Bible Commentaries
1 Samuel 6

Dummelow's Commentary on the BibleDummelow on the Bible

Verses 1-21


The Philistines return the Ark to Israel

2. The diviners] The Philistines appear to have been notorious for their attachment to divination: see on Isaiah 2:6.

3. The trespass offering was always brought to atone for some wrong done to, or some right withheld from, God or man.

5. Aristotle relates that in harvest entire crops were sometimes destroyed in a single night by the ravages of field-mice.

7. The new cart and the kine who had worn no yoke were signs of respect.

9. Under ordinary circumstances the cows would not have left their calves. Beth-shemesh] the modern Ain-Shems, on the N. border of Judah.

18. Even unto the great stone] Read with LXX, ’And the great stone, whereon they set down the ark of the Lord, is a witness unto this day.

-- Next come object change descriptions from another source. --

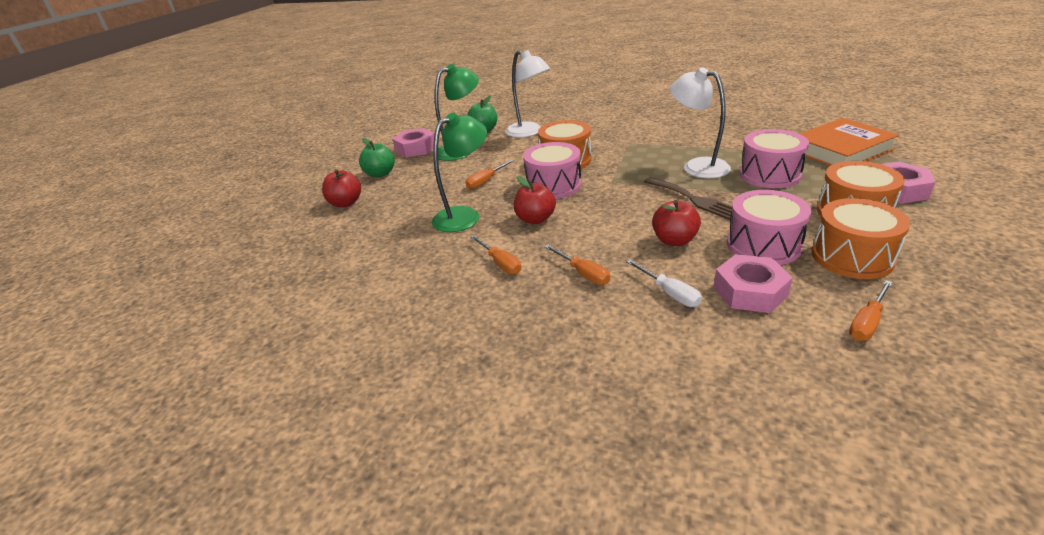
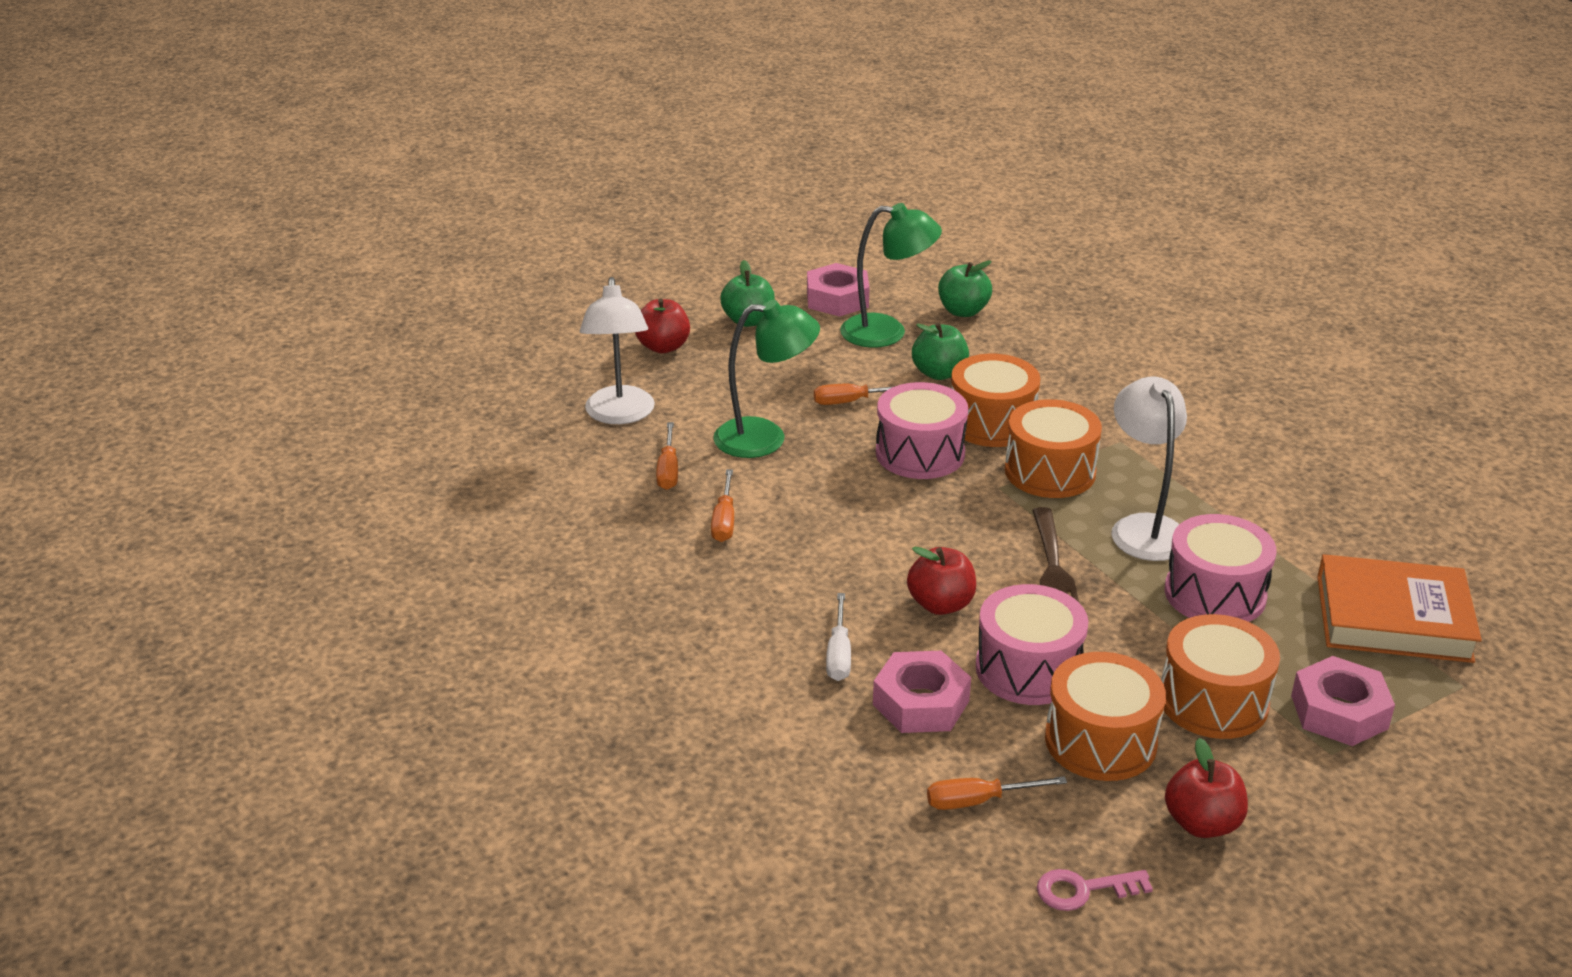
camera: 35 degrees right, 0 degrees up
(510, 154) = (939, 373): none -> green apple
(529, 132) = (1015, 348): white lamp -> white lamp (620, 415)
(535, 219) = (833, 488): red apple -> red apple (1202, 823)
(583, 273) = (787, 582): orange screwdriver -> orange screwdriver (668, 470)
(622, 165) = (1050, 471): none -> orange drum
(994, 333) = (1083, 890): none -> pink key

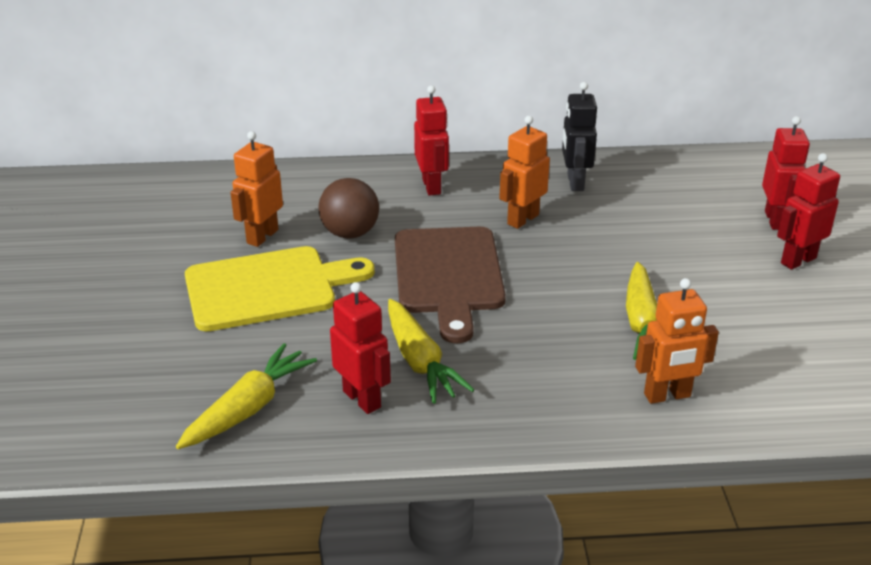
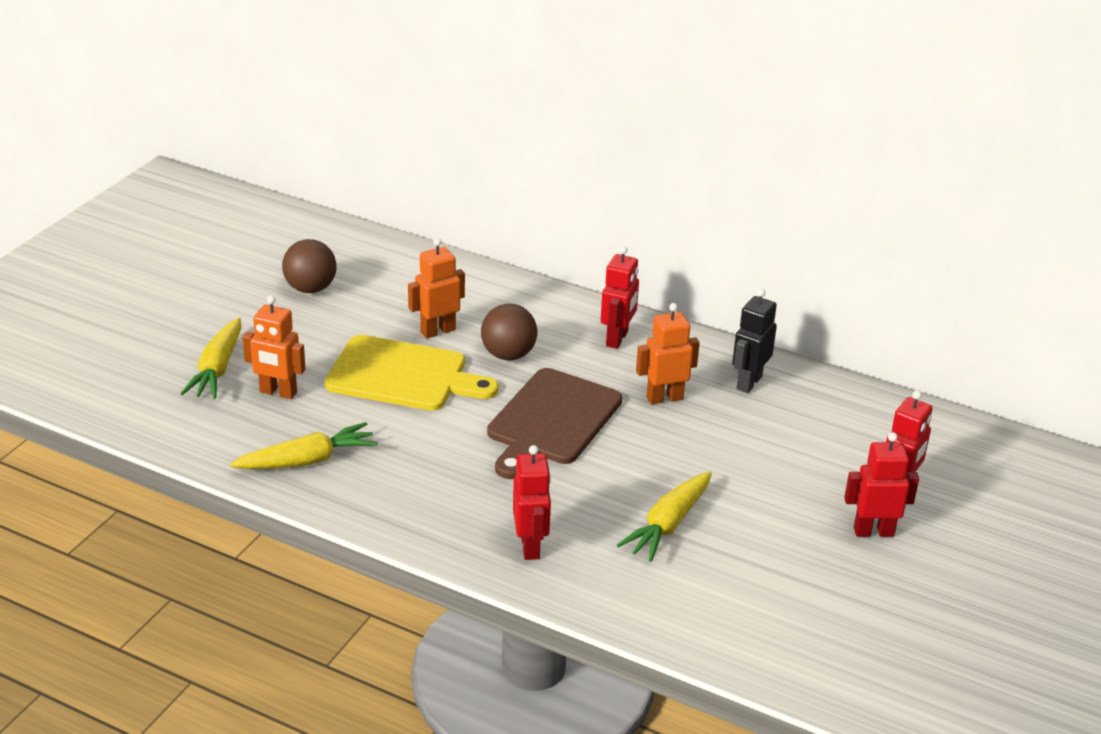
camera: 30 degrees right, 0 degrees up
(94, 243) = (310, 288): none -> brown ball
(362, 399) = (391, 488): red robot -> red robot (530, 546)
(420, 361) = (460, 479): yellow carrot -> yellow carrot (217, 369)
(667, 396) = (622, 587): orange robot -> orange robot (278, 392)

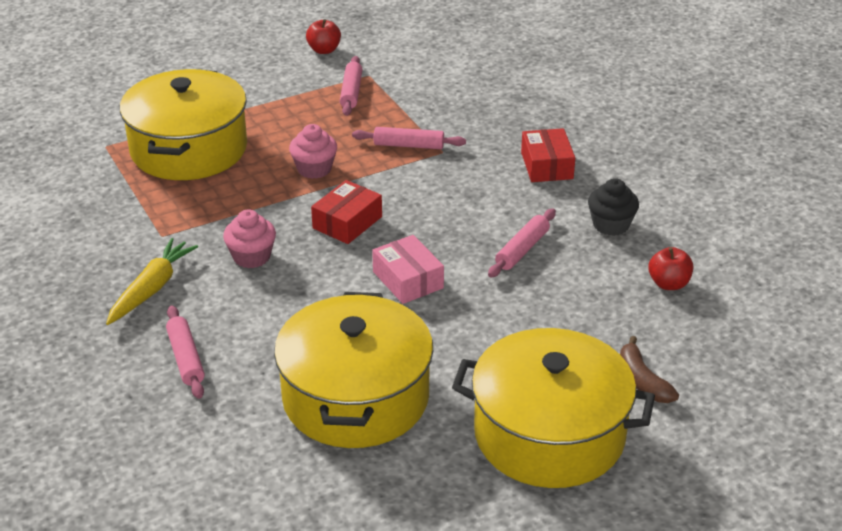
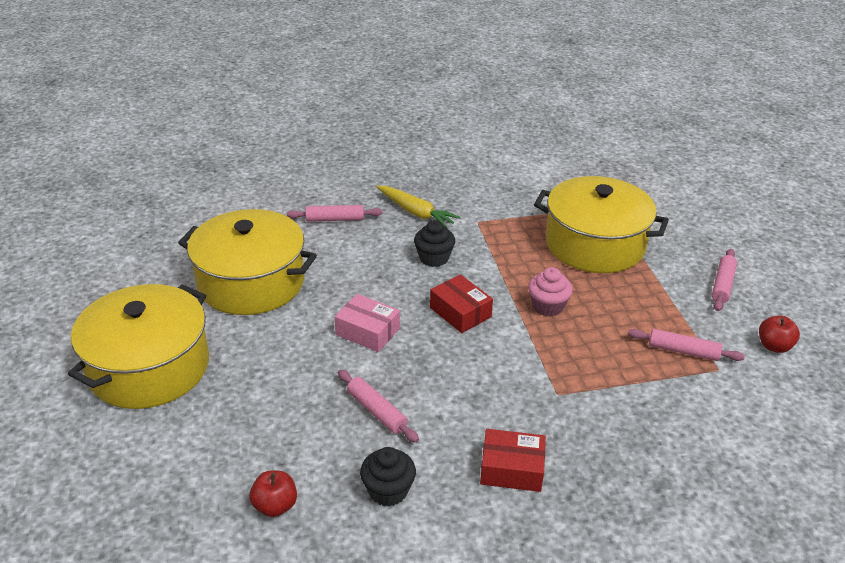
camera: 105 degrees right, 0 degrees up
(251, 257) = (434, 258): pink cupcake -> black cupcake
(408, 145) = (574, 372): pink rolling pin -> pink rolling pin (722, 285)
(408, 280) = (367, 331): pink box -> pink box turned 45 degrees clockwise
(642, 381) = (165, 440): brown banana -> none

19. It is very probable that in this v. LXX has preserved the original text: ’But the sons of Jechoniah rejoiced not with the men of Beth-shemesh, when they gazed (with gladness) at the ark of the Lord, and he smote among them 70 men.’ All editors are agreed that the ’fifty thousand’ is a gloss which has crept into the text. The Hebrew phrase here used is not the correct method of expressing 50,070.

21. Kirjath-jearim] see on Judges 18:12. For the further account of the ark cp. 2 Samuel 6.

C.

71. This v. is the conclusion of the narrative, and should really form part of 1 Samuel 6.

We should have expected the ark to be taken back to Shiloh; perhaps Shiloh had fallen into the hands of the Philistines, who now overran Israel (cp. 1 Samuel 14:6, 1 Samuel 14:19). At any rate, we hear no more of Shiloh as a national meeting-place; for the time, whatever national unity exists centres round Samuel.